(Stored data)

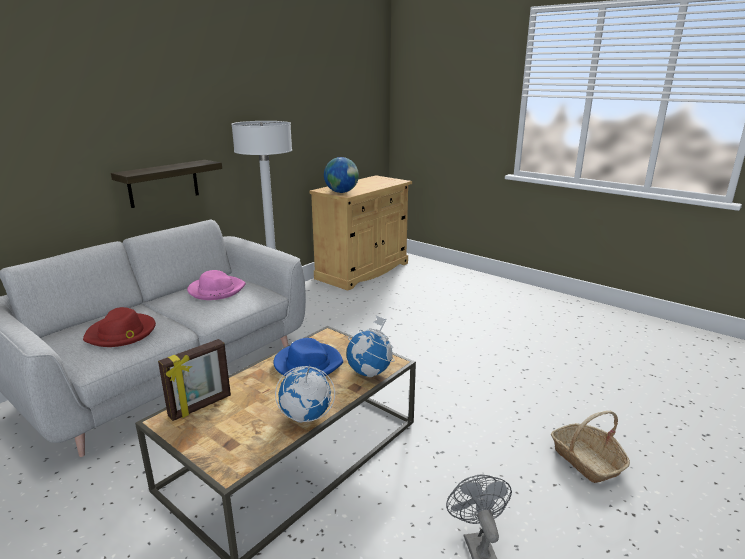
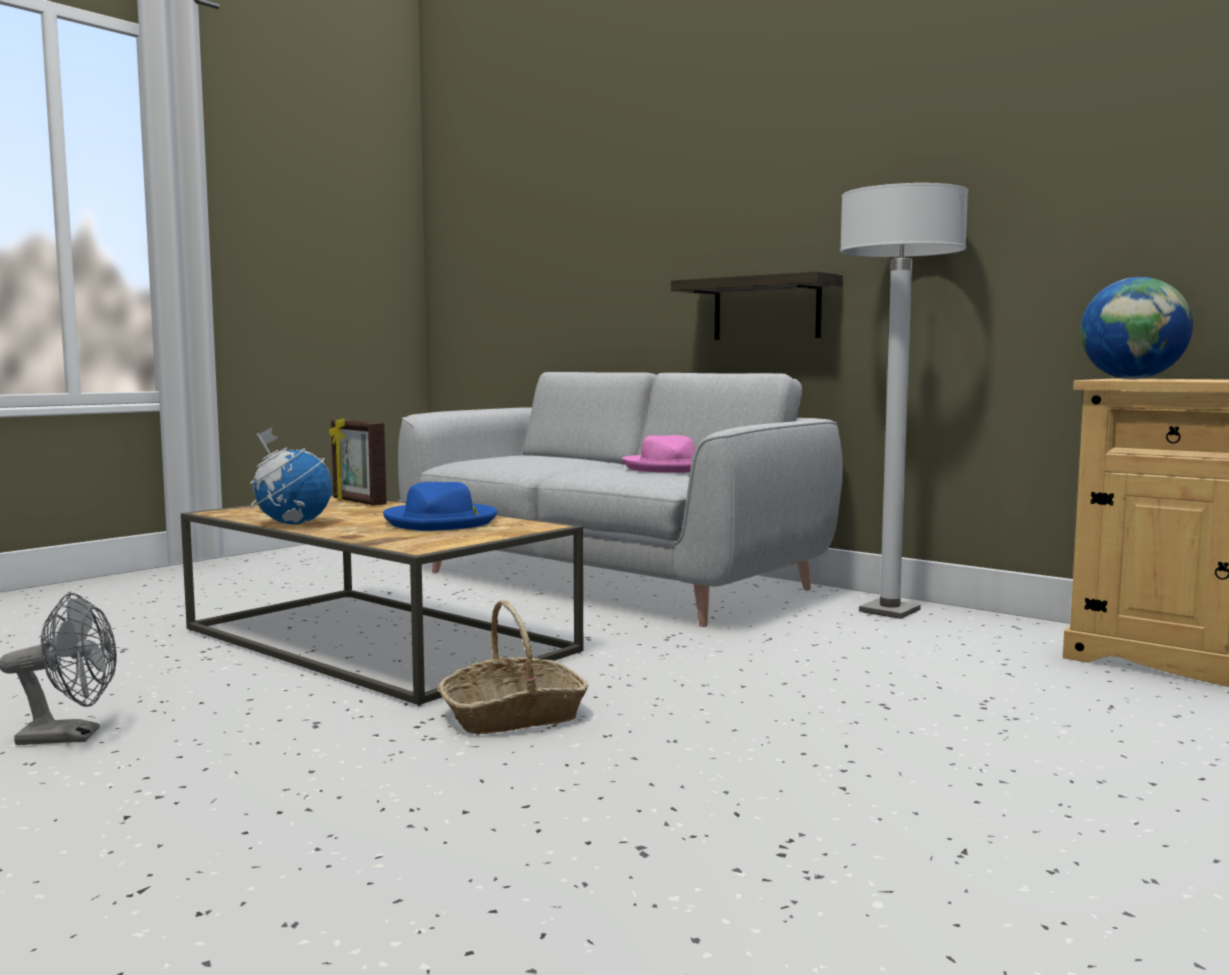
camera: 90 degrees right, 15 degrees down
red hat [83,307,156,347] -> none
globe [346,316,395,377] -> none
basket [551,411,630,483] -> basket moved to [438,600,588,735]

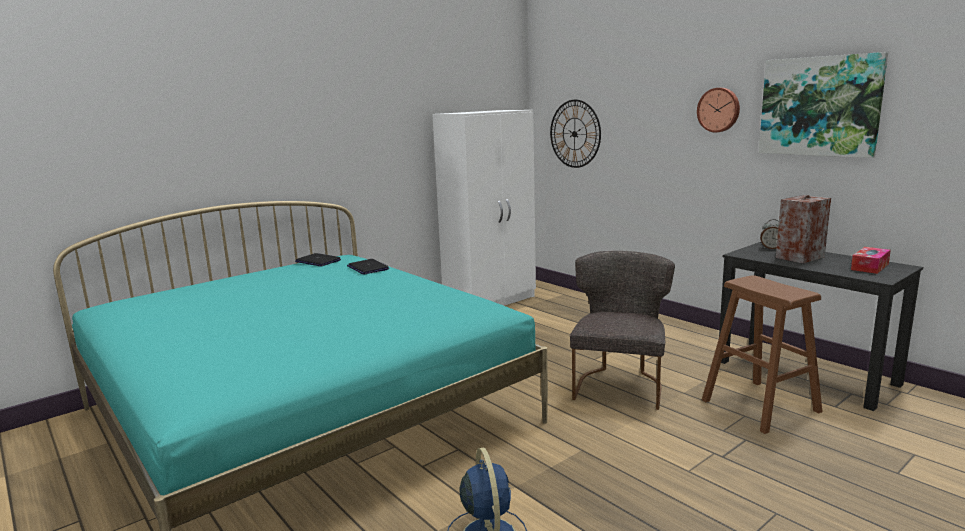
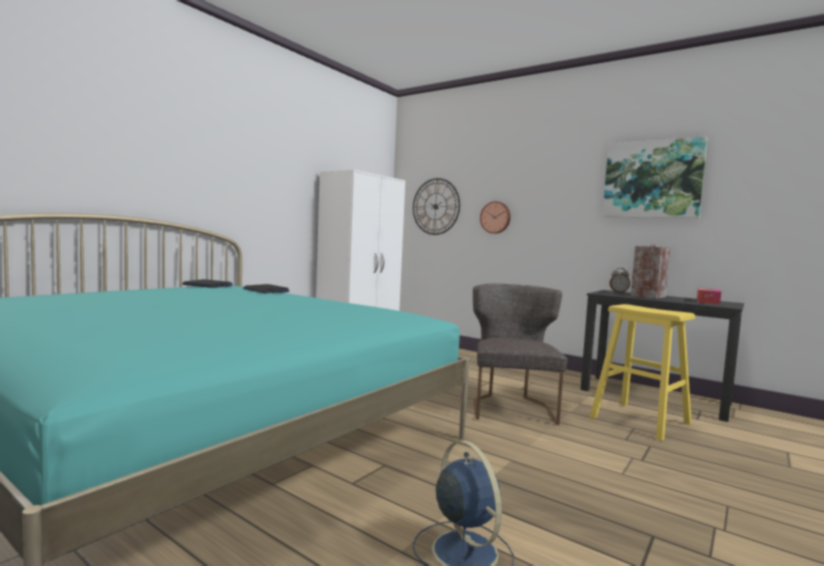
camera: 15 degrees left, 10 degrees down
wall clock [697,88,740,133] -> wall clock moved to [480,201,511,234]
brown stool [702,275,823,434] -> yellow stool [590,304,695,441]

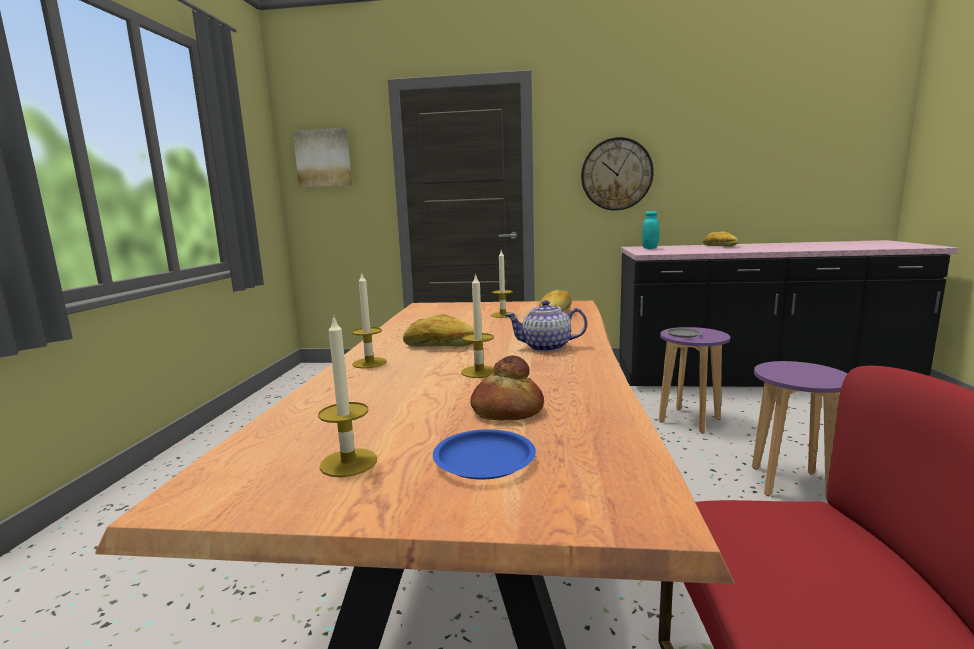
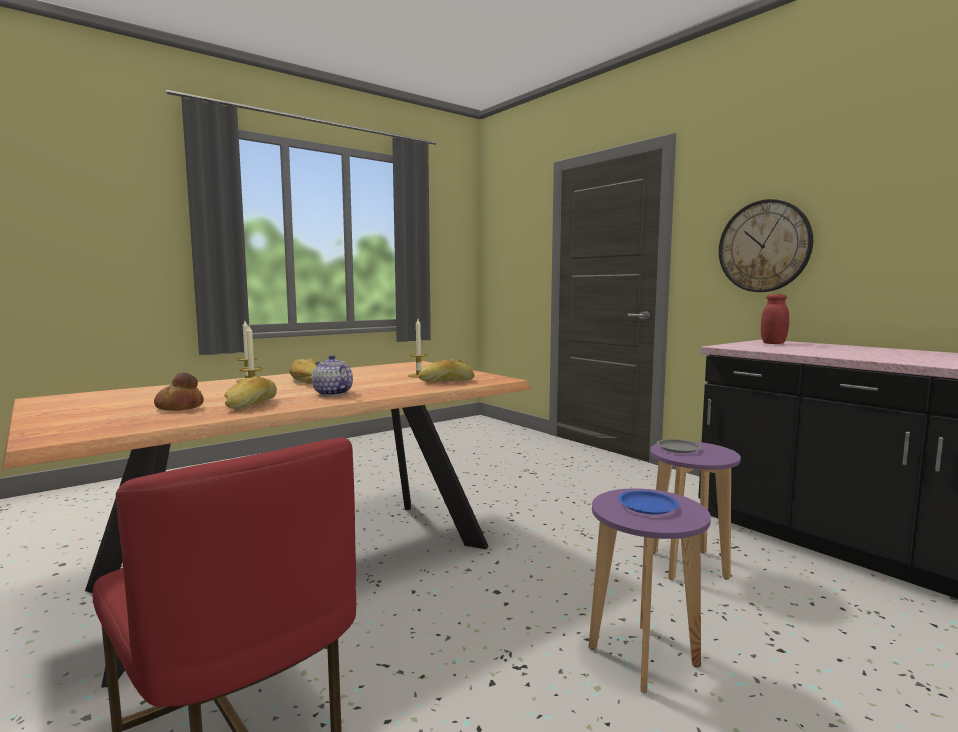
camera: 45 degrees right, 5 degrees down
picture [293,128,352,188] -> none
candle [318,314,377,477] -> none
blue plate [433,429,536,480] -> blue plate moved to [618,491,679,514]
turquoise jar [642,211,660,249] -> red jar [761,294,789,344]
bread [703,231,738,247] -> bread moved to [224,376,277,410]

▸ **Exercise directions**: Scan the data above for the word "camera" and report every line where it is found.

▸ **Exercise output**:
camera: 90 degrees right, 15 degrees down
camera: 15 degrees left, 10 degrees down
camera: 45 degrees right, 5 degrees down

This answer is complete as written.